• GIVEN PROBLEM:
Return every line of the material below that contains the string "middle".

--- Start of SUPPLIED RECORDS ---

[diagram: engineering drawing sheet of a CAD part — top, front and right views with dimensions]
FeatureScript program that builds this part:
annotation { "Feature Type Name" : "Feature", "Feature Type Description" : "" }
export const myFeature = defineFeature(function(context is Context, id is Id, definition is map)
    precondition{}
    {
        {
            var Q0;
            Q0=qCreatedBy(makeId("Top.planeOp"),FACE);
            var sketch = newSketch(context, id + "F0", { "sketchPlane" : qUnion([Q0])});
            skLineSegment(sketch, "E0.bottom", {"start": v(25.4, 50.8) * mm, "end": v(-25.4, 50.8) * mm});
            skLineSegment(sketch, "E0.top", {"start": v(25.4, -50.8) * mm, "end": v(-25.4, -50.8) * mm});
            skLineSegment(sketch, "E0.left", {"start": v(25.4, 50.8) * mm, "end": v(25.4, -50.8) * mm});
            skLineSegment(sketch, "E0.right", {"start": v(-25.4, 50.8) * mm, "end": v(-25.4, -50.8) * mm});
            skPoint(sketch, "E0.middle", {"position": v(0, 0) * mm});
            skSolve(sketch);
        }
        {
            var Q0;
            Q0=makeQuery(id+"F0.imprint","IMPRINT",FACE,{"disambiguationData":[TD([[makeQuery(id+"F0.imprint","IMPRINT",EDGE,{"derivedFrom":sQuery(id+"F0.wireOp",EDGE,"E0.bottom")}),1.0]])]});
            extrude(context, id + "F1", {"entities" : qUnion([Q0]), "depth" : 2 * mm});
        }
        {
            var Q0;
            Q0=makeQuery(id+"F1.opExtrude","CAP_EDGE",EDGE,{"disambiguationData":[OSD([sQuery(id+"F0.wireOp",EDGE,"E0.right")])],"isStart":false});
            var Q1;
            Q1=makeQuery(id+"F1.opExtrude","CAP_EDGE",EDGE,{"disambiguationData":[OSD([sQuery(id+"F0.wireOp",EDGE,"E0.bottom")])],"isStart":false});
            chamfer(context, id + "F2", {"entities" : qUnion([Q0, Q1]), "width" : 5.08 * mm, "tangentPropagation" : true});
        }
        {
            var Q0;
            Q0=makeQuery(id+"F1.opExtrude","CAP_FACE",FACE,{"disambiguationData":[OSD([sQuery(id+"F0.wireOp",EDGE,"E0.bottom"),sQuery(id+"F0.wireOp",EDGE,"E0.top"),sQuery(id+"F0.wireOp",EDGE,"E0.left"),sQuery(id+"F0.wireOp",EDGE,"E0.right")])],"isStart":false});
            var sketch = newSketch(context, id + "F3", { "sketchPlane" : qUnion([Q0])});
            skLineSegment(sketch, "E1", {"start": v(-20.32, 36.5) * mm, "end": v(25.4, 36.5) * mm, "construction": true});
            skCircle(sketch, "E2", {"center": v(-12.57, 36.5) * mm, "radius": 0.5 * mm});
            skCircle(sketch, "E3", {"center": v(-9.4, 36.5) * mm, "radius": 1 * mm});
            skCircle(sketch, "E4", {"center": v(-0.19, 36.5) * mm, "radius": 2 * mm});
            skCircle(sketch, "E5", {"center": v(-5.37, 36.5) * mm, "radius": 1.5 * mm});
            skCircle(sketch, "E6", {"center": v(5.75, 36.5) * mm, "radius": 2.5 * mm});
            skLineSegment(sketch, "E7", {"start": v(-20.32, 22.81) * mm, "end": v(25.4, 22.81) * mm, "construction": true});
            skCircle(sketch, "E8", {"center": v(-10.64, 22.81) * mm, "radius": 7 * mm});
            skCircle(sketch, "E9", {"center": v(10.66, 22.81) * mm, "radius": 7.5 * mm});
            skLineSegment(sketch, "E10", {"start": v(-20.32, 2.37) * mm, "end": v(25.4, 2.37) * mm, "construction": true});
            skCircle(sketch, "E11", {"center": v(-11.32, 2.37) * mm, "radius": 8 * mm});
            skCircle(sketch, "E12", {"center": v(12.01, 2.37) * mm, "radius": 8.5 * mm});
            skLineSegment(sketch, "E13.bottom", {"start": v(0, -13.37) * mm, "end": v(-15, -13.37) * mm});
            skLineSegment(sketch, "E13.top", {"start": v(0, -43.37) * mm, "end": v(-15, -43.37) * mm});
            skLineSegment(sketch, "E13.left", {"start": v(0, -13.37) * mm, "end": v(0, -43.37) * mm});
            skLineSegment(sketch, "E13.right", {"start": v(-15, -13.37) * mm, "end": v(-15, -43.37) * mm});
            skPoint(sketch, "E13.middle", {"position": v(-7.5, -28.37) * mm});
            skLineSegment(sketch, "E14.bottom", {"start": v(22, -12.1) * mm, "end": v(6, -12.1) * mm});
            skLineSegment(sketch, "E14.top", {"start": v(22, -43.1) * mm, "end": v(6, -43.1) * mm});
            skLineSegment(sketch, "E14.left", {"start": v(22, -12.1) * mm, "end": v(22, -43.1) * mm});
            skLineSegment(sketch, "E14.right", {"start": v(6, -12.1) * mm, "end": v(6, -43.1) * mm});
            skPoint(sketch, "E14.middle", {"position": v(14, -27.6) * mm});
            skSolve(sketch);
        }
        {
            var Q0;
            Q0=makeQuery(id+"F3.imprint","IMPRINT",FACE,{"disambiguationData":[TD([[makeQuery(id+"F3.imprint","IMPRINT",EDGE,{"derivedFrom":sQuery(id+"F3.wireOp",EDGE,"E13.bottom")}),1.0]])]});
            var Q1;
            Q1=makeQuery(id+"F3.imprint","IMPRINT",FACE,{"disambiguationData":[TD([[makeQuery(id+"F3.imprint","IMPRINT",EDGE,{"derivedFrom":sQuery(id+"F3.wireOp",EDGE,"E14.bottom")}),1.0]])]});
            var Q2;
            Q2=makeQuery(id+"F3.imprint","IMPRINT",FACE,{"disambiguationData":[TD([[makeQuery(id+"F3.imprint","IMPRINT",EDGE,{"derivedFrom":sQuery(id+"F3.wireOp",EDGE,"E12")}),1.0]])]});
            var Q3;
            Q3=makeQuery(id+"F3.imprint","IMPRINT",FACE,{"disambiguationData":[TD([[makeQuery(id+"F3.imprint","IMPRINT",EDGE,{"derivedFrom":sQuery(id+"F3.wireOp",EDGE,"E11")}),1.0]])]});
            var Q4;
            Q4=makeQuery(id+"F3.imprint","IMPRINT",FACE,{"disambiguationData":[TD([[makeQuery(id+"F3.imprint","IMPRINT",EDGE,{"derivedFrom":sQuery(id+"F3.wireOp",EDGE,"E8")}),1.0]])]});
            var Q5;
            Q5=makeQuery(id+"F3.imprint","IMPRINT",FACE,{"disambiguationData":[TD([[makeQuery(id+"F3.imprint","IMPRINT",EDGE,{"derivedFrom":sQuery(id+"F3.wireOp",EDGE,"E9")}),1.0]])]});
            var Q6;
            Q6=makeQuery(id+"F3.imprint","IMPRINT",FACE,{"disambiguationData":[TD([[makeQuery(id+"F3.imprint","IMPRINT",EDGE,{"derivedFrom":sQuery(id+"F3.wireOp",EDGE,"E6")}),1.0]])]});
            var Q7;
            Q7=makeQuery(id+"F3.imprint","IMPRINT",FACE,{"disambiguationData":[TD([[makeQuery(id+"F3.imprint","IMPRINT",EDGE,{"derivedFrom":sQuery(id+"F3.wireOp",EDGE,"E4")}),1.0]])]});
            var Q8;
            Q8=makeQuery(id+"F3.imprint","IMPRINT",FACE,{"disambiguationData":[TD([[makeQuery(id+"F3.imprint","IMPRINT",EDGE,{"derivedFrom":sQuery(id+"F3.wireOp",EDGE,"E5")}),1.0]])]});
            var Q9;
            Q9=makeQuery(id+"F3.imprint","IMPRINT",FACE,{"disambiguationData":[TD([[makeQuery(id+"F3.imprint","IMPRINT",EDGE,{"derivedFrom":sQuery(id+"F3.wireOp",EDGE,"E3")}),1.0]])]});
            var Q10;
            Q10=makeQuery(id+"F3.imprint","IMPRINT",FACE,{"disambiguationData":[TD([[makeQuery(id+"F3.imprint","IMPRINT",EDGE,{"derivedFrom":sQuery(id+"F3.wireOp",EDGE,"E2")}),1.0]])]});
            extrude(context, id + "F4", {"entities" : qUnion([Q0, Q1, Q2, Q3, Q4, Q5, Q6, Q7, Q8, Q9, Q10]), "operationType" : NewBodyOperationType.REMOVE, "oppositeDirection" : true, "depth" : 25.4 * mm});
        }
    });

--- End of SUPPLIED RECORDS ---

• COMPLETED TASK:
            skPoint(sketch, "E0.middle", {"position": v(0, 0) * mm});
            skPoint(sketch, "E13.middle", {"position": v(-7.5, -28.37) * mm});
            skPoint(sketch, "E14.middle", {"position": v(14, -27.6) * mm});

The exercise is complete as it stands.